Dominique Ogilvie had a chance encounter with someone in the waiting room of a dental specialist in Sydney in August 2020, when they struck up a chat about financial advisers.

Ogilvie told the New South Wales coroners court on Tuesday the woman asked if she was using Melissa Caddick’s services.

“And I said yes … she said ‘I need to speak with you’.

“‘I said ‘oh’. And then I was called into the endodontist.”

The pair exchanged phone numbers and Ogilvie – extremely alarmed by her tone – sent a message: “Dying to talk to you.”

By that stage Ogilvie had invested $2.5m with Caddick’s fake company Maliver.

Later that day the woman revealed Caddick was using her Australian Financial Services Number illegally.

Ogilvie had met the conwoman while holidaying in Aspen Colorado staying in an apartment Caddick claimed to own.

In April she invested $450,000 and the documentation she received purported “good” profit, she said.

Later that month she injected an additional $550,000, followed by $1m.

“Big birthday present just gone into your account,” she texted Caddick, telling the inquest she was being a “bit smart, sarcastic”.

She continued to invest before the fateful conversation raised the alarm bells, and as she later told Asic made her think “something smells here, I need to get my money out”.

Ogilvie is one of the few to recoup her money plus an additional purported profit of $380,000.

On 14 September she was formally interviewed by the Australian Securities Investment Commission, but still wasn’t quite sure of the size of the fraud, she said.

She denied ever having told Caddick about the Asic investigation into her.

After she received her investment back she said she cut off communication with her former friend.

“I wasn’t able to speak with her after that. I felt uncomfortable. Cleaner and easier for me not to have any contact,” she said.

Caddick pretended she was investing her victims’ wealth by appearing to set up CommSec trading accounts and forging documents to claim she was generating profits.

She preyed on mostly friends and family, and stole up to $30m between 2013 and 2020, counsel assisting Jason Downing SC has told the inquest.
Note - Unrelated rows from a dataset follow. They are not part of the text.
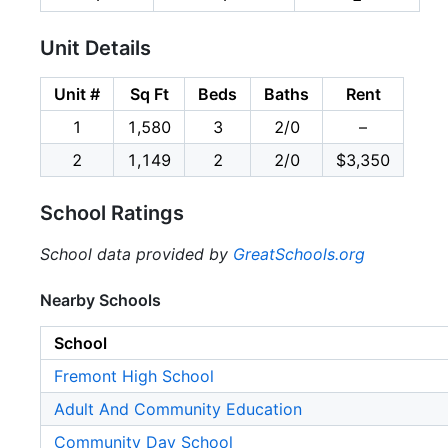
Unit Details
Unit #
Sq Ft
Beds
Baths
Rent
1
1,580
3
2/0
–
2
1,149
2
2/0
$3,350
School Ratings
School data provided by
GreatSchools.org
Nearby Schools
School
Fremont High School
Adult And Community Education
Community Day School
Anthony Koletti arrives for the inquest into Melissa Caddick’s death at the Lidcombe coroners court in Sydney on Monday.
Anthony Koletti arrives for the inquest into Melissa Caddick’s death at the NSW coroners court in Sydney on Monday. Photograph: Bianca de Marchi/AAP

Her husband Anthony Koletti reported the 49-year-old as missing some 30 hours after he says she walked out of their home for the last time on 12 November about 5.30am to go for a walk.

His accounts to police about the last time he saw his wife have been subject to intense scrutiny during the inquest.

In February 2021, Caddick’s decomposing foot encased in an Asics shoe washed ashore at Bournda beach on the NSW south coast, about 400km south of Sydney.